──────── RECORDED INFORMATION

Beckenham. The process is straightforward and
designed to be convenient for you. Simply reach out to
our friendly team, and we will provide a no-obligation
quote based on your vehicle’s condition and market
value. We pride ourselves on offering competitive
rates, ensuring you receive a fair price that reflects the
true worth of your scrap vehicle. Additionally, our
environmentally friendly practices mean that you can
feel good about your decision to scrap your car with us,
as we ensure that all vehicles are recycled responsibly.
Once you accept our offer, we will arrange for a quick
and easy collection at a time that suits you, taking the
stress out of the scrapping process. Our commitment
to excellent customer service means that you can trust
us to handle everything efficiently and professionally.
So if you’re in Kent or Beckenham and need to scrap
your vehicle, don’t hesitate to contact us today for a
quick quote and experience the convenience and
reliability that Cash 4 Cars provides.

────────────────

▶ _INSTRUCTIONS TO FOLLOW_:
Go through the records above and write each one out again exactly.

▶ _EXPECTED ANSWER_:
Beckenham. The process is straightforward and
designed to be convenient for you. Simply reach out to
our friendly team, and we will provide a no-obligation
quote based on your vehicle’s condition and market
value. We pride ourselves on offering competitive
rates, ensuring you receive a fair price that reflects the
true worth of your scrap vehicle. Additionally, our
environmentally friendly practices mean that you can
feel good about your decision to scrap your car with us,
as we ensure that all vehicles are recycled responsibly.
Once you accept our offer, we will arrange for a quick
and easy collection at a time that suits you, taking the
stress out of the scrapping process. Our commitment
to excellent customer service means that you can trust
us to handle everything efficiently and professionally.
So if you’re in Kent or Beckenham and need to scrap
your vehicle, don’t hesitate to contact us today for a
quick quote and experience the convenience and
reliability that Cash 4 Cars provides.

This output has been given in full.